Provided records =>
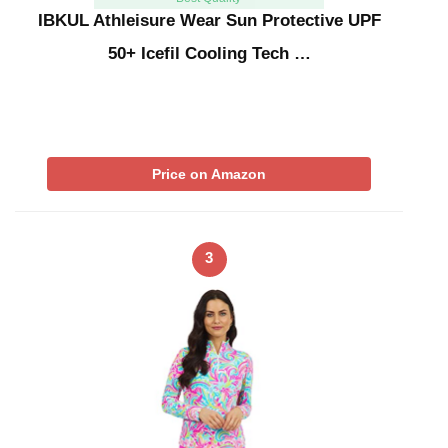
IBKUL Athleisure Wear Sun Protective UPF
50+ Icefil Cooling Tech …
Price on Amazon
3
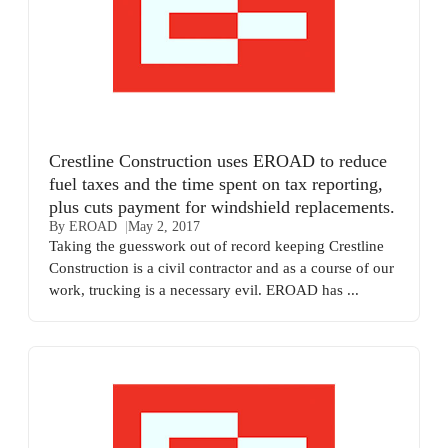
Crestline Construction uses EROAD to reduce
fuel taxes and the time spent on tax reporting,
plus cuts payment for windshield replacements.
By EROAD
May 2, 2017
Taking the guesswork out of record keeping Crestline
Construction is a civil contractor and as a course of our
work, trucking is a necessary evil. EROAD has ...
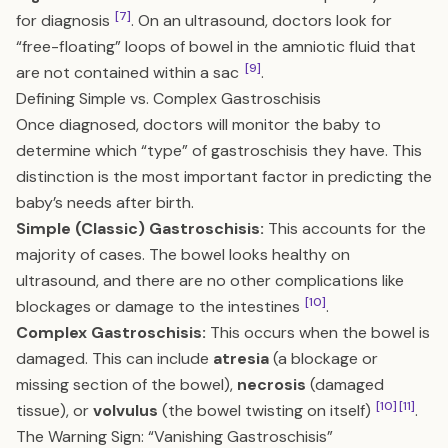
[7]
for diagnosis
. On an ultrasound, doctors look for
“free-floating” loops of bowel in the amniotic fluid that
[9]
are not contained within a sac
.
Defining Simple vs. Complex Gastroschisis
Once diagnosed, doctors will monitor the baby to
determine which “type” of gastroschisis they have. This
distinction is the most important factor in predicting the
baby’s needs after birth.
Simple (Classic) Gastroschisis:
This accounts for the
majority of cases. The bowel looks healthy on
ultrasound, and there are no other complications like
[10]
blockages or damage to the intestines
.
Complex Gastroschisis:
This occurs when the bowel is
damaged. This can include
atresia
(a blockage or
missing section of the bowel),
necrosis
(damaged
[10]
[11]
tissue), or
volvulus
(the bowel twisting on itself)
.
The Warning Sign: “Vanishing Gastroschisis”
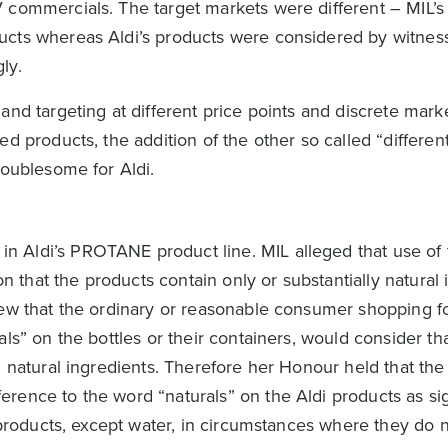
 commercials. The target markets were different – MIL’s
ucts whereas Aldi’s products were considered by witnes
ly.
and targeting at different price points and discrete mar
d products, the addition of the other so called “differen
roublesome for Aldi.
 Aldi’s PROTANE product line. MIL alleged that use of
that the products contain only or substantially natural 
iew that the ordinary or reasonable consumer shopping fo
als” on the bottles or their containers, would consider th
m natural ingredients. Therefore her Honour held that the
rence to the word “naturals” on the Aldi products as sig
” products, except water, in circumstances where they do n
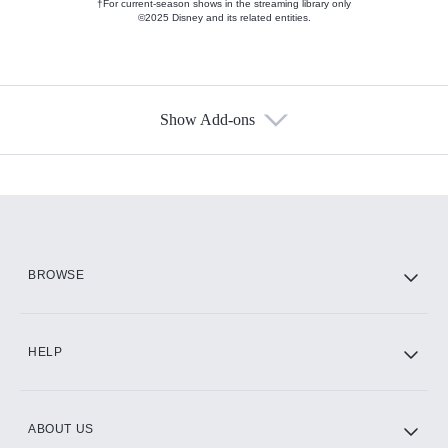
†For current-season shows in the streaming library only
©2025 Disney and its related entities.
Show Add-ons
Available Add-ons
Add-ons available at an additional cost.
Add them up after you sign up for Hulu.
HBO Max
BROWSE
CINEMAX®
HELP
ABOUT US
Paramount+ with SHOWTIME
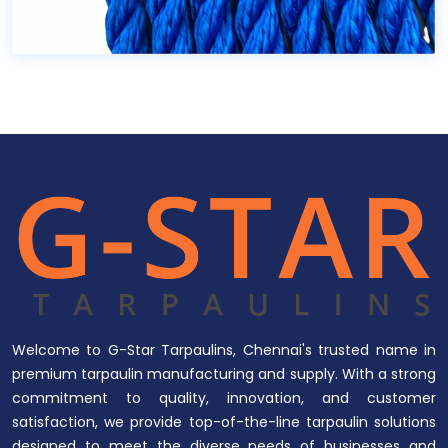
Welcome to G-Star Tarpaulins, Chennai's trusted name in
premium tarpaulin manufacturing and supply. With a strong
commitment to quality, innovation, and customer
satisfaction, we provide top-of-the-line tarpaulin solutions
designed to meet the diverse needs of businesses and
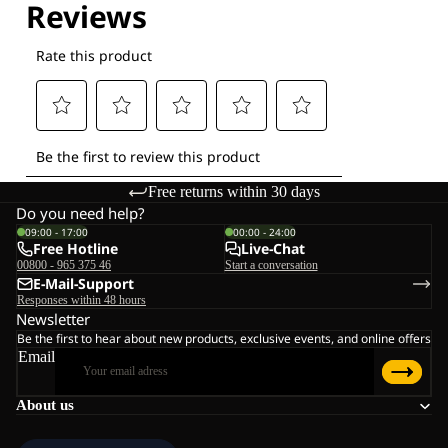
Free returns within 30 days
Do you need help?
09:00 - 17:00
00:00 - 24:00
Free Hotline
Live-Chat
00800 - 965 375 46
Start a conversation
E-Mail-Support
Responses within 48 hours
Newsletter
Be the first to hear about new products, exclusive events, and online offers
Email
About us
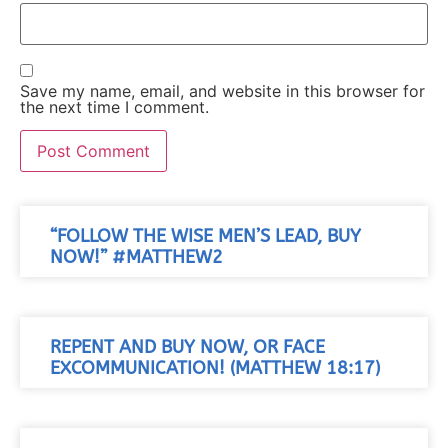
Save my name, email, and website in this browser for
the next time I comment.
“FOLLOW THE WISE MEN’S LEAD, BUY
NOW!” #MATTHEW2
REPENT AND BUY NOW, OR FACE
EXCOMMUNICATION! (MATTHEW 18:17)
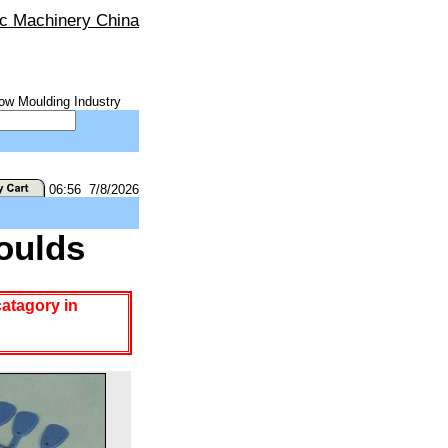
ic Machinery China
ow Moulding Industry
06:56 7/8/2026
oulds
catagory in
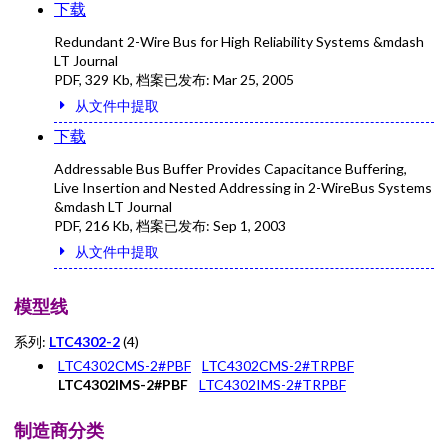
下载
Redundant 2-Wire Bus for High Reliability Systems &mdash
LT Journal
PDF
,
329 Kb
, 档案已发布:
Mar 25, 2005
从文件中提取
下载
Addressable Bus Buffer Provides Capacitance Buffering,
Live Insertion and Nested Addressing in 2-WireBus Systems
&mdash LT Journal
PDF
,
216 Kb
, 档案已发布:
Sep 1, 2003
从文件中提取
模型线
系列:
LTC4302-2
(4)
LTC4302CMS-2#PBF
LTC4302CMS-2#TRPBF
LTC4302IMS-2#PBF
LTC4302IMS-2#TRPBF
制造商分类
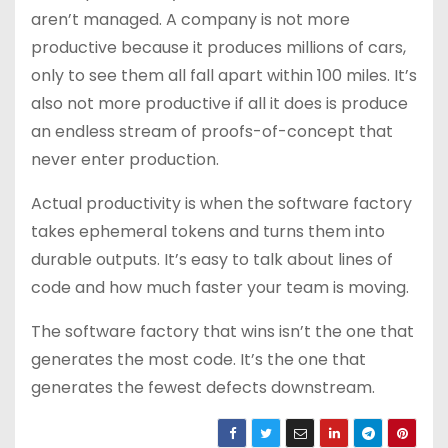
aren’t managed. A company is not more
productive because it produces millions of cars,
only to see them all fall apart within 100 miles. It’s
also not more productive if all it does is produce
an endless stream of proofs-of-concept that
never enter production.
Actual productivity is when the software factory
takes ephemeral tokens and turns them into
durable outputs. It’s easy to talk about lines of
code and how much faster your team is moving.
The software factory that wins isn’t the one that
generates the most code. It’s the one that
generates the fewest defects downstream.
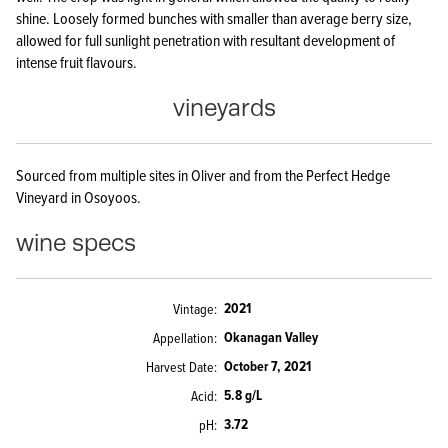
shine. Loosely formed bunches with smaller than average berry size,
allowed for full sunlight penetration with resultant development of
intense fruit flavours.
vineyards
Sourced from multiple sites in Oliver and from the Perfect Hedge
Vineyard in Osoyoos.
wine specs
2021
Vintage
Okanagan Valley
Appellation
October 7, 2021
Harvest Date
5.8 g/L
Acid
3.72
pH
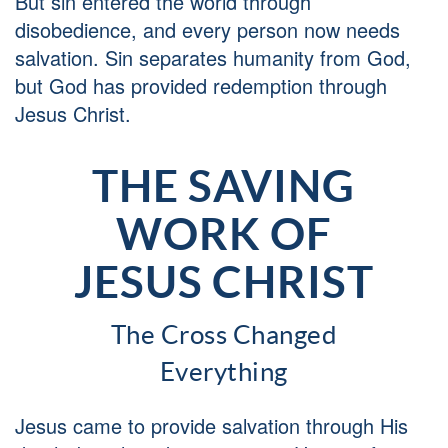
But sin entered the world through
disobedience, and every person now needs
salvation. Sin separates humanity from God,
but God has provided redemption through
Jesus Christ.
THE SAVING
WORK OF
JESUS CHRIST
The Cross Changed
Everything
Jesus came to provide salvation through His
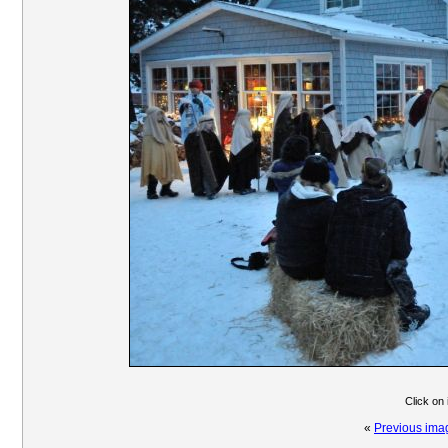
Click on
«
Previous ima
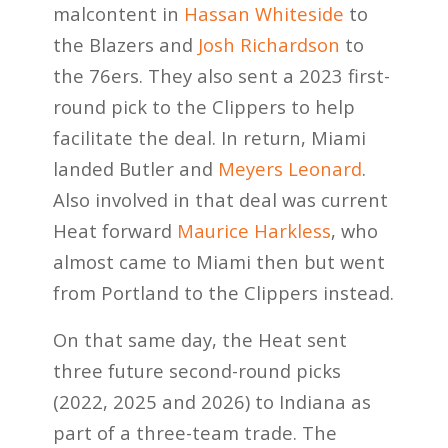
malcontent in
Hassan Whiteside
to
the Blazers and
Josh Richardson
to
the 76ers. They also sent a 2023 first-
round pick to the Clippers to help
facilitate the deal. In return, Miami
landed Butler and
Meyers Leonard
.
Also involved in that deal was current
Heat forward
Maurice Harkless
, who
almost came to Miami then but went
from Portland to the Clippers instead.
On that same day, the Heat sent
three future second-round picks
(2022, 2025 and 2026) to Indiana as
part of a three-team trade. The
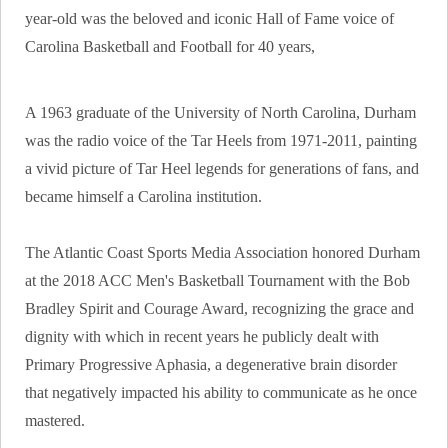
year-old was the beloved and iconic Hall of Fame voice of
Carolina Basketball and Football for 40 years,
A 1963 graduate of the University of North Carolina, Durham
was the radio voice of the Tar Heels from 1971-2011, painting
a vivid picture of Tar Heel legends for generations of fans, and
became himself a Carolina institution.
The Atlantic Coast Sports Media Association honored Durham
at the 2018 ACC Men's Basketball Tournament with the Bob
Bradley Spirit and Courage Award, recognizing the grace and
dignity with which in recent years he publicly dealt with
Primary Progressive Aphasia, a degenerative brain disorder
that negatively impacted his ability to communicate as he once
mastered.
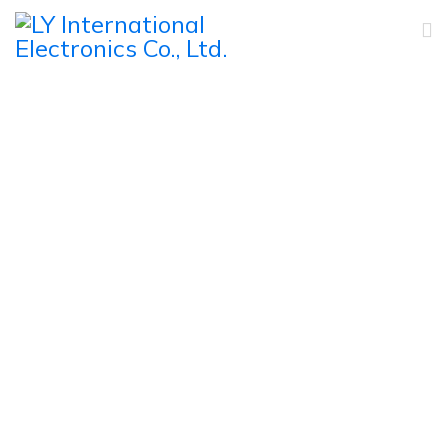
Wireless Conference
System
Home
Products
Conference System
Wireless Conference System
Full Digital IR Wireless Discussion Conference System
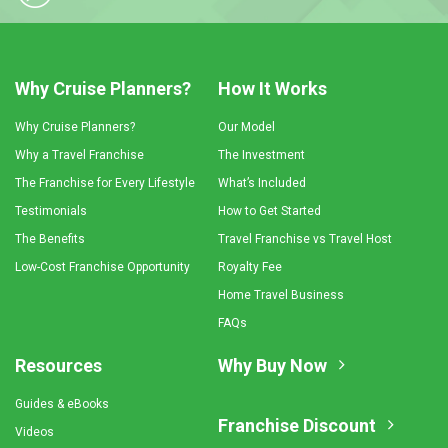
Why Cruise Planners?
How It Works
Why Cruise Planners?
Our Model
Why a Travel Franchise
The Investment
The Franchise for Every Lifestyle
What’s Included
Testimonials
How to Get Started
The Benefits
Travel Franchise vs Travel Host
Low-Cost Franchise Opportunity
Royalty Fee
Home Travel Business
FAQs
Resources
Why Buy Now
Guides & eBooks
Franchise Discount
Videos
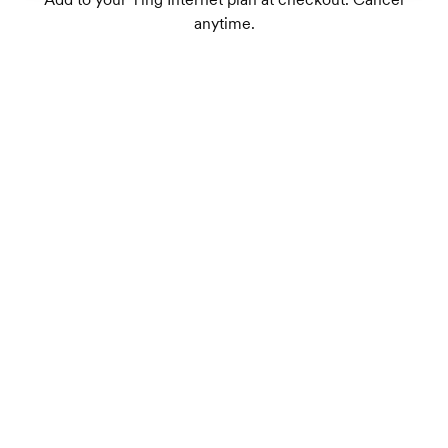
anytime.
Dual-band Wi-Fi 7 supports up to 75+
connected devices
1
Wireless speeds up to 1.8 Gbps
TrueMesh tech intelligently routes traffic for
the best connection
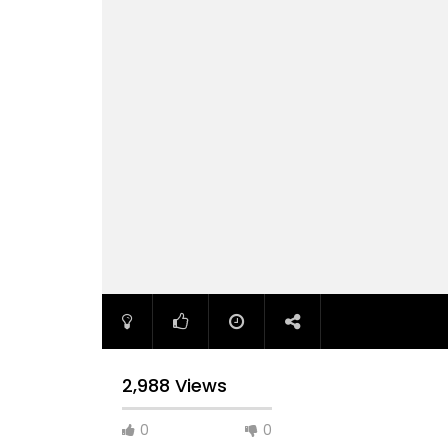
2,988 Views
0
0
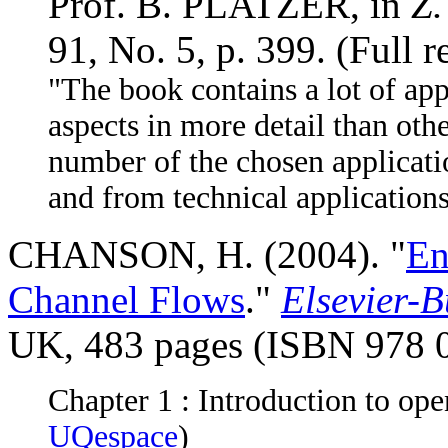
Prof. B. PLATZER, in
Z.
91, No. 5, p. 399. (Full 
"The book contains a lot of app
aspects in more detail than oth
number of the chosen applicat
and from technical applications
CHANSON, H. (2004). "
En
Channel Flows
."
Elsevier-
UK, 483 pages (ISBN 978 
Chapter 1 : Introduction to ope
UQespace
)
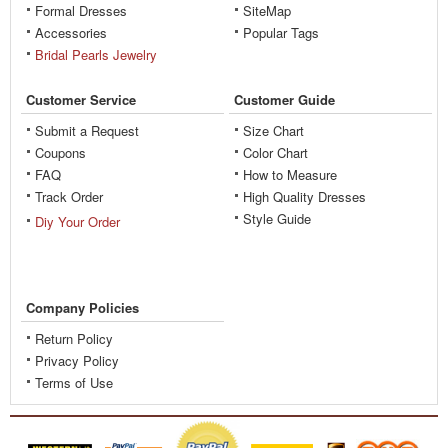
Formal Dresses
SiteMap
Accessories
Popular Tags
Bridal Pearls Jewelry
Customer Service
Customer Guide
Submit a Request
Size Chart
Coupons
Color Chart
FAQ
How to Measure
Track Order
High Quality Dresses
Style Guide
Diy Your Order
Company Policies
Return Policy
Privacy Policy
Terms of Use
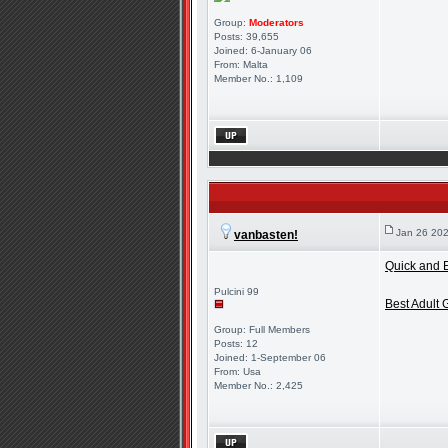
Group:
Moderators
Posts: 39,655
Joined: 6-January 06
From: Malta
Member No.: 1,109
Jan 26 202
vanbasten!
Quick and E
Pulcini 99
Best Adult
Group: Full Members
Posts: 12
Joined: 1-September 06
From: Usa
Member No.: 2,425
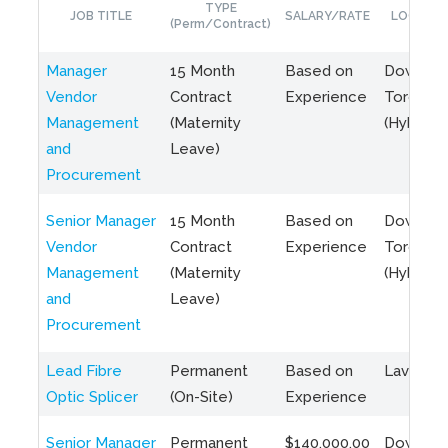
TYPE
JOB TITLE
SALARY/RATE
LOCATIO
(Perm/Contract)
Manager
15 Month
Based on
Downto
Vendor
Contract
Experience
Toronto
Management
(Maternity
(Hybrid)
and
Leave)
Procurement
Senior Manager
15 Month
Based on
Downto
Vendor
Contract
Experience
Toronto
Management
(Maternity
(Hybrid)
and
Leave)
Procurement
Lead Fibre
Permanent
Based on
Laval, Q
Optic Splicer
(On-Site)
Experience
Senior Manager
Permanent
$140,000.00
Downto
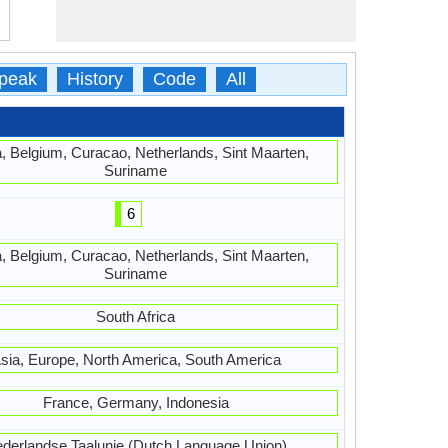
peak
History
Code
All
, Belgium, Curacao, Netherlands, Sint Maarten,
Suriname
6
, Belgium, Curacao, Netherlands, Sint Maarten,
Suriname
South Africa
sia, Europe, North America, South America
France, Germany, Indonesia
derlandse Taalunie (Dutch Language Union)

Prompt =>
Everything above from the line with "Heat forward" to the line with "part of a three-team trade. The", both included, must be repeated exactly, and nothing outside that range.

Response box =>
Heat forward
Maurice Harkless
, who
almost came to Miami then but went
from Portland to the Clippers instead.
On that same day, the Heat sent
three future second-round picks
(2022, 2025 and 2026) to Indiana as
part of a three-team trade. The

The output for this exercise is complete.